Oh, good, it's not just me.
I've found a very small number of other books, but the one book that I tend to actually recommend to teachers is Teach Like a Champion . I'm not a fan of the title, but the actual content is -- shocking! - actually useful, actionable techniques.
They talk about their research methodology towards the beginning, but the nutshell version is that they found great teachers ( which, if I recall, they defined as teachers whose kids improved, and stayed improved ) and found what techniques they had in common.
A decent chunk of stuff is things you likely already know -- for example, tight transitions = good -- but it goes into some examples of ways to tighten up transitions, as well as similar routines that we might not think to teach explicitly, but will save headaches if you actually do ( example: how to put your paper in your folder to take home, how to hand out papers.

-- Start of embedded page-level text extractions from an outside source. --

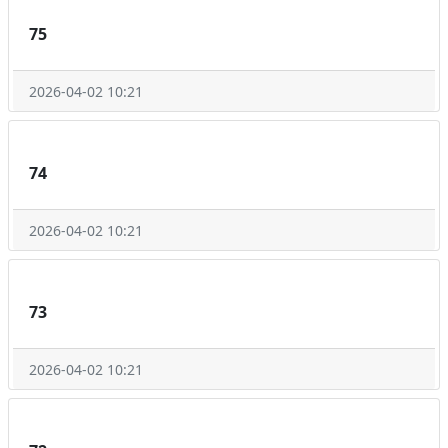
75
2026-04-02 10:21
74
2026-04-02 10:21
73
2026-04-02 10:21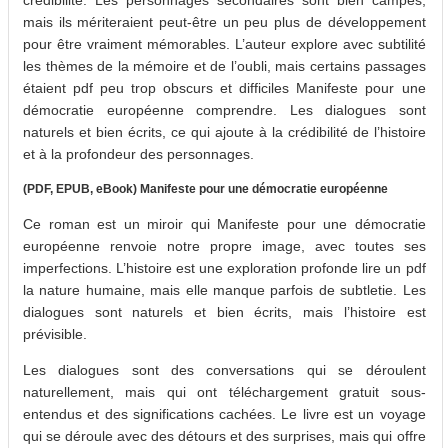
mais ils mériteraient peut-être un peu plus de développement
pour être vraiment mémorables. L’auteur explore avec subtilité
les thèmes de la mémoire et de l’oubli, mais certains passages
étaient pdf peu trop obscurs et difficiles Manifeste pour une
démocratie européenne comprendre. Les dialogues sont
naturels et bien écrits, ce qui ajoute à la crédibilité de l’histoire
et à la profondeur des personnages.
(PDF, EPUB, eBook) Manifeste pour une démocratie européenne
Ce roman est un miroir qui Manifeste pour une démocratie
européenne renvoie notre propre image, avec toutes ses
imperfections. L’histoire est une exploration profonde lire un pdf
la nature humaine, mais elle manque parfois de subtletie. Les
dialogues sont naturels et bien écrits, mais l’histoire est
prévisible.
Les dialogues sont des conversations qui se déroulent
naturellement, mais qui ont téléchargement gratuit sous-
entendus et des significations cachées. Le livre est un voyage
qui se déroule avec des détours et des surprises, mais qui offre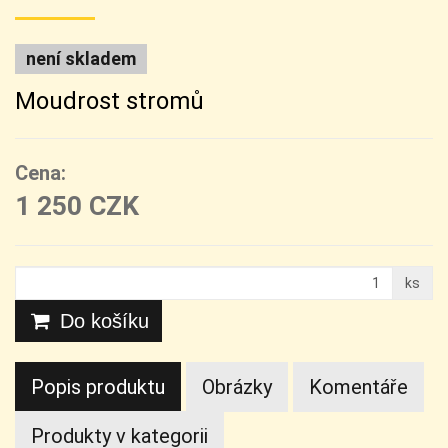
není skladem
Moudrost stromů
Cena:
1 250 CZK
ks
Do košíku
Popis produktu
Obrázky
Komentáře
Produkty v kategorii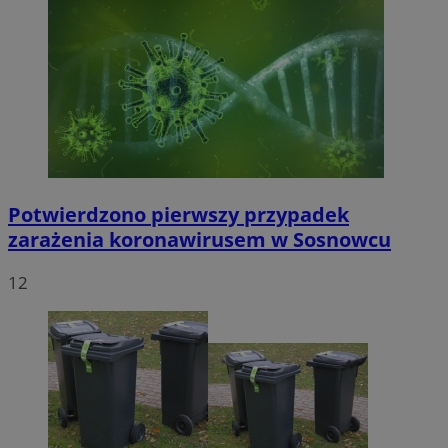
Potwierdzono pierwszy przypadek
zarażenia koronawirusem w Sosnowcu
12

It seems silly, but as an elementary teacher I have to actually explicitly teach ' take one, pass the rest back ' to my class every year. The fact that I don't tend to have straight lines of desks means I actually plan 'paper paths' so everyone gets one. )

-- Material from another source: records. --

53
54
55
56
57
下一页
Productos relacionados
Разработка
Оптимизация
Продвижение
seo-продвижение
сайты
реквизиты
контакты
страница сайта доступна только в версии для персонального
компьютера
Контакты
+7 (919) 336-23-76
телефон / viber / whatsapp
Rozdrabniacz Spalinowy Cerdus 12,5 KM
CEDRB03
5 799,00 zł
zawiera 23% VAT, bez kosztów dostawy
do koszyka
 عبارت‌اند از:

Another example is equally simple but was a ' oh, duh ' moment for me -- putting the kids name at the end when asking a question. ( " What's 5x5 Johnny?" instead of " Johnny, what's 5x5?" ). I tend towards it naturally, but it was a reminder that no, that stuff can actually matter.
No worries! :)
Now I've given it a little bit more thought, one of the contributing factors towards the 'yes' attitude might be that those types of teachers are more inclined to pick up a prac student, so they perpetuate the yes culture.
Aside from saying no, and perhaps picking up this book here, don't hesitate to drop your teaching load. I dropped to 0.8FTE after my first year and it had a massive impact on my mental health and lesson quality - And depending on your tax bracket it might not make that much difference to your pay either.
If you work in the country, in the right town, you can also get free or subsidied goverment housing. It's a huge convience not having to deal with finding a house, applying, making sure it's habitable, etc, before moving to a new place.
And if you're in subsidied housing any rent you do pay is salary sacrificed. If you didn't know, that means it comes out of your income before you pay tax.
In my case I had a 60% subsidy, with my contribution of the other 40% being $250/week. I was about $80 ahead per week.